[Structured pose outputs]
══════
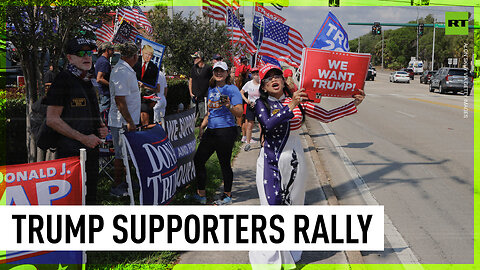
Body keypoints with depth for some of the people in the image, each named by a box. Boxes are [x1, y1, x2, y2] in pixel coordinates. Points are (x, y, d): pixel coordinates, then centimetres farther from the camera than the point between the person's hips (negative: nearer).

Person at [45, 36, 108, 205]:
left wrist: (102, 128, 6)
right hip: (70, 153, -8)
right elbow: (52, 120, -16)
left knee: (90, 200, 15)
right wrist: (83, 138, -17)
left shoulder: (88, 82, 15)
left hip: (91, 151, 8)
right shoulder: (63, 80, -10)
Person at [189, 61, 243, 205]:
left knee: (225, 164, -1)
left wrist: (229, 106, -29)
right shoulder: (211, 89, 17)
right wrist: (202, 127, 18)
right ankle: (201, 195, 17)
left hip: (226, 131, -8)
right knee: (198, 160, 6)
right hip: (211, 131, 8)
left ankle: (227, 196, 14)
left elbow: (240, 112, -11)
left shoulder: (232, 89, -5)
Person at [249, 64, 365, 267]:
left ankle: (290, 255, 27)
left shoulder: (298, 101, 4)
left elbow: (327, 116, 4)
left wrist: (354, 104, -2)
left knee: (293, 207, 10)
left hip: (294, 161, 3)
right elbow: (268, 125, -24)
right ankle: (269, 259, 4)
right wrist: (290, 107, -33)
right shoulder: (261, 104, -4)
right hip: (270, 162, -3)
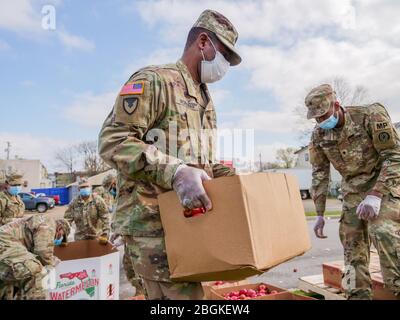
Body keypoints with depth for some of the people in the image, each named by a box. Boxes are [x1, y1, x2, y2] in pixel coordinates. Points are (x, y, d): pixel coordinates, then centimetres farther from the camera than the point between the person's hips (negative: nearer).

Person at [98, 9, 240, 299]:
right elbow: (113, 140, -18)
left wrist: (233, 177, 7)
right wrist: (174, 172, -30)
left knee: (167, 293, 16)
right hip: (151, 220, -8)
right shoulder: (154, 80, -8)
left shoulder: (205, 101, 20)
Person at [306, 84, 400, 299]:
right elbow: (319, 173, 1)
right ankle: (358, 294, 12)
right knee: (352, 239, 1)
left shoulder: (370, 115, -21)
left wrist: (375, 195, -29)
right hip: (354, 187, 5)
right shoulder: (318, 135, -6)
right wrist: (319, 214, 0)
══════
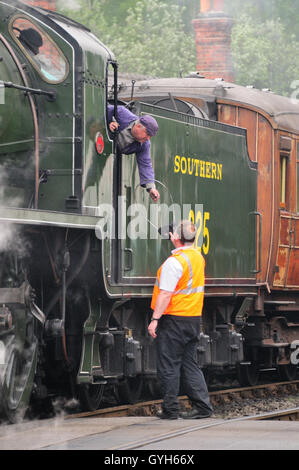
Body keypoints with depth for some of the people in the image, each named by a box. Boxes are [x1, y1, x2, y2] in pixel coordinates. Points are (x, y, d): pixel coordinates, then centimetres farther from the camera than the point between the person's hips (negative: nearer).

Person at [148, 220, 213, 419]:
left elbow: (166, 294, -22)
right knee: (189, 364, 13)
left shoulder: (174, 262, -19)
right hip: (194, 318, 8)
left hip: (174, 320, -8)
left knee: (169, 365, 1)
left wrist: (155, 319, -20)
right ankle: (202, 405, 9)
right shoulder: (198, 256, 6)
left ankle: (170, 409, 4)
══════
* [Aim of the exercise]
Output the lines of the material unchanged, starting with the line that contains "left wrist: (229, 106, -29)" and going on through the line that contains "right wrist: (290, 107, -33)", with both of those lines included.

* [Task result]
left wrist: (229, 106, -29)
right shoulder: (211, 89, 17)
right wrist: (202, 127, 18)
right ankle: (201, 195, 17)
left hip: (226, 131, -8)
right knee: (198, 160, 6)
right hip: (211, 131, 8)
left ankle: (227, 196, 14)
left elbow: (240, 112, -11)
left shoulder: (232, 89, -5)
Person at [249, 64, 365, 267]:
left ankle: (290, 255, 27)
left shoulder: (298, 101, 4)
left elbow: (327, 116, 4)
left wrist: (354, 104, -2)
left knee: (293, 207, 10)
left hip: (294, 161, 3)
right elbow: (268, 125, -24)
right ankle: (269, 259, 4)
right wrist: (290, 107, -33)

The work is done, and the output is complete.